* Problem to solve:
Output every line of the material exactly.

Records to process below:

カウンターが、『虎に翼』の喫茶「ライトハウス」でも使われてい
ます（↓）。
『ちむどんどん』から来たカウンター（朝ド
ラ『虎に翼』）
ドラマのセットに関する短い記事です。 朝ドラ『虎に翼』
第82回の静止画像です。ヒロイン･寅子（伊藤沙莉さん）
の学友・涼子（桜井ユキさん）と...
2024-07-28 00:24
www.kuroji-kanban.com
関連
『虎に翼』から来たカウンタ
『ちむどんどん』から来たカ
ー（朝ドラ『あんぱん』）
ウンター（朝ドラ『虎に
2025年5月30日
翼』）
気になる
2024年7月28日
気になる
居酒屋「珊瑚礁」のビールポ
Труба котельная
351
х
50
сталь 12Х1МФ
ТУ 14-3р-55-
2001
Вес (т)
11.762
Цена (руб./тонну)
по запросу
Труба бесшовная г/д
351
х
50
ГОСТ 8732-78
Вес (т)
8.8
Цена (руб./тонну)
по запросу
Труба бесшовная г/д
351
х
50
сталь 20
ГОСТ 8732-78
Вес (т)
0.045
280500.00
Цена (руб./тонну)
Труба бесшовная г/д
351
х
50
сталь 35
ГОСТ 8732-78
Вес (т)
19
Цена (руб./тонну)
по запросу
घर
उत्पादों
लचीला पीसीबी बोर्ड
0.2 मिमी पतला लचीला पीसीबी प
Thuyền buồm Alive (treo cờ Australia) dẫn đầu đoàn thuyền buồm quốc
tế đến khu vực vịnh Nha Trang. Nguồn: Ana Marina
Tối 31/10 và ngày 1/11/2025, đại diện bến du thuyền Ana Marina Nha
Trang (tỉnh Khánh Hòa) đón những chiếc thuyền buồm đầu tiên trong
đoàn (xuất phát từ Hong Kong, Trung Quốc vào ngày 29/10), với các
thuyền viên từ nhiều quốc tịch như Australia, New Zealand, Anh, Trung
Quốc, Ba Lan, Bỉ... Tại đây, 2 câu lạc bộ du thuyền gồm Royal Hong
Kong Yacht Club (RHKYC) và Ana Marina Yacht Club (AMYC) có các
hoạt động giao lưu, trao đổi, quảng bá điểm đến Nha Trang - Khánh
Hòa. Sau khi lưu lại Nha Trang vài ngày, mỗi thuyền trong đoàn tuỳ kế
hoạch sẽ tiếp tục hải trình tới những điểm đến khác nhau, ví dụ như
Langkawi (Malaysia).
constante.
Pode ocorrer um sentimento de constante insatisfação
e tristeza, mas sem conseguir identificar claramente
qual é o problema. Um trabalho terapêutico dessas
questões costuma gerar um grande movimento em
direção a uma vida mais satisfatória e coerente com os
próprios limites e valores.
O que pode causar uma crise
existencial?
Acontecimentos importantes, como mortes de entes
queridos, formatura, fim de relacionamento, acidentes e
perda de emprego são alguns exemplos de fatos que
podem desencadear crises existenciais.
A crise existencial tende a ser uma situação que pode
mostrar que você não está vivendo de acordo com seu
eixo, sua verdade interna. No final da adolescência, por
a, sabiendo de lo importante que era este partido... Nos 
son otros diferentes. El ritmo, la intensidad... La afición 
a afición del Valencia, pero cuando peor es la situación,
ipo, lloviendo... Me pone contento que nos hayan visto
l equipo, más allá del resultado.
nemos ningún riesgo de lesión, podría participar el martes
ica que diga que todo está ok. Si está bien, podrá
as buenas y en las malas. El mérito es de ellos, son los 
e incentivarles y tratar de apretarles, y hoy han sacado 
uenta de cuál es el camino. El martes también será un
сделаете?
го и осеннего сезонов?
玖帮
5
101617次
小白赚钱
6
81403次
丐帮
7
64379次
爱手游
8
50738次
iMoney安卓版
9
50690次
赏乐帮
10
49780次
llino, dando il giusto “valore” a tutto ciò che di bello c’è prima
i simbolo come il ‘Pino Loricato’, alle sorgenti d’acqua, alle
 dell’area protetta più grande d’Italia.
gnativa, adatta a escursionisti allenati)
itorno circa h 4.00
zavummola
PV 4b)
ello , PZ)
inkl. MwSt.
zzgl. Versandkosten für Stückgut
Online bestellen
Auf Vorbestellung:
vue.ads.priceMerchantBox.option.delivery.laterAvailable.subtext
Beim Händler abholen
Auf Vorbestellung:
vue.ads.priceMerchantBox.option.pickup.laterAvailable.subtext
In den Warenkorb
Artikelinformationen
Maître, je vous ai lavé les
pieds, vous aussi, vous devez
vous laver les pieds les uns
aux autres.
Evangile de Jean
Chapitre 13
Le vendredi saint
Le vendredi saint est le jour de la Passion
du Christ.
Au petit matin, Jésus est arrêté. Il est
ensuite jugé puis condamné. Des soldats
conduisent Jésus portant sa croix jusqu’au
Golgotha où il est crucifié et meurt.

End of Records to process.

* Answer space:
カウンターが、『虎に翼』の喫茶「ライトハウス」でも使われてい
ます（↓）。
『ちむどんどん』から来たカウンター（朝ド
ラ『虎に翼』）
ドラマのセットに関する短い記事です。 朝ドラ『虎に翼』
第82回の静止画像です。ヒロイン･寅子（伊藤沙莉さん）
の学友・涼子（桜井ユキさん）と...
2024-07-28 00:24
www.kuroji-kanban.com
関連
『虎に翼』から来たカウンタ
『ちむどんどん』から来たカ
ー（朝ドラ『あんぱん』）
ウンター（朝ドラ『虎に
2025年5月30日
翼』）
気になる
2024年7月28日
気になる
居酒屋「珊瑚礁」のビールポ
Труба котельная
351
х
50
сталь 12Х1МФ
ТУ 14-3р-55-
2001
Вес (т)
11.762
Цена (руб./тонну)
по запросу
Труба бесшовная г/д
351
х
50
ГОСТ 8732-78
Вес (т)
8.8
Цена (руб./тонну)
по запросу
Труба бесшовная г/д
351
х
50
сталь 20
ГОСТ 8732-78
Вес (т)
0.045
280500.00
Цена (руб./тонну)
Труба бесшовная г/д
351
х
50
сталь 35
ГОСТ 8732-78
Вес (т)
19
Цена (руб./тонну)
по запросу
घर
उत्पादों
लचीला पीसीबी बोर्ड
0.2 मिमी पतला लचीला पीसीबी प
Thuyền buồm Alive (treo cờ Australia) dẫn đầu đoàn thuyền buồm quốc
tế đến khu vực vịnh Nha Trang. Nguồn: Ana Marina
Tối 31/10 và ngày 1/11/2025, đại diện bến du thuyền Ana Marina Nha
Trang (tỉnh Khánh Hòa) đón những chiếc thuyền buồm đầu tiên trong
đoàn (xuất phát từ Hong Kong, Trung Quốc vào ngày 29/10), với các
thuyền viên từ nhiều quốc tịch như Australia, New Zealand, Anh, Trung
Quốc, Ba Lan, Bỉ... Tại đây, 2 câu lạc bộ du thuyền gồm Royal Hong
Kong Yacht Club (RHKYC) và Ana Marina Yacht Club (AMYC) có các
hoạt động giao lưu, trao đổi, quảng bá điểm đến Nha Trang - Khánh
Hòa. Sau khi lưu lại Nha Trang vài ngày, mỗi thuyền trong đoàn tuỳ kế
hoạch sẽ tiếp tục hải trình tới những điểm đến khác nhau, ví dụ như
Langkawi (Malaysia).
constante.
Pode ocorrer um sentimento de constante insatisfação
e tristeza, mas sem conseguir identificar claramente
qual é o problema. Um trabalho terapêutico dessas
questões costuma gerar um grande movimento em
direção a uma vida mais satisfatória e coerente com os
próprios limites e valores.
O que pode causar uma crise
existencial?
Acontecimentos importantes, como mortes de entes
queridos, formatura, fim de relacionamento, acidentes e
perda de emprego são alguns exemplos de fatos que
podem desencadear crises existenciais.
A crise existencial tende a ser uma situação que pode
mostrar que você não está vivendo de acordo com seu
eixo, sua verdade interna. No final da adolescência, por
a, sabiendo de lo importante que era este partido... Nos 
son otros diferentes. El ritmo, la intensidad... La afición 
a afición del Valencia, pero cuando peor es la situación,
ipo, lloviendo... Me pone contento que nos hayan visto
l equipo, más allá del resultado.
nemos ningún riesgo de lesión, podría participar el martes
ica que diga que todo está ok. Si está bien, podrá
as buenas y en las malas. El mérito es de ellos, son los 
e incentivarles y tratar de apretarles, y hoy han sacado 
uenta de cuál es el camino. El martes también será un
сделаете?
го и осеннего сезонов?
玖帮
5
101617次
小白赚钱
6
81403次
丐帮
7
64379次
爱手游
8
50738次
iMoney安卓版
9
50690次
赏乐帮
10
49780次
llino, dando il giusto “valore” a tutto ciò che di bello c’è prima
i simbolo come il ‘Pino Loricato’, alle sorgenti d’acqua, alle
 dell’area protetta più grande d’Italia.
gnativa, adatta a escursionisti allenati)
itorno circa h 4.00
zavummola
PV 4b)
ello , PZ)
inkl. MwSt.
zzgl. Versandkosten für Stückgut
Online bestellen
Auf Vorbestellung:
vue.ads.priceMerchantBox.option.delivery.laterAvailable.subtext
Beim Händler abholen
Auf Vorbestellung:
vue.ads.priceMerchantBox.option.pickup.laterAvailable.subtext
In den Warenkorb
Artikelinformationen
Maître, je vous ai lavé les
pieds, vous aussi, vous devez
vous laver les pieds les uns
aux autres.
Evangile de Jean
Chapitre 13
Le vendredi saint
Le vendredi saint est le jour de la Passion
du Christ.
Au petit matin, Jésus est arrêté. Il est
ensuite jugé puis condamné. Des soldats
conduisent Jésus portant sa croix jusqu’au
Golgotha où il est crucifié et meurt.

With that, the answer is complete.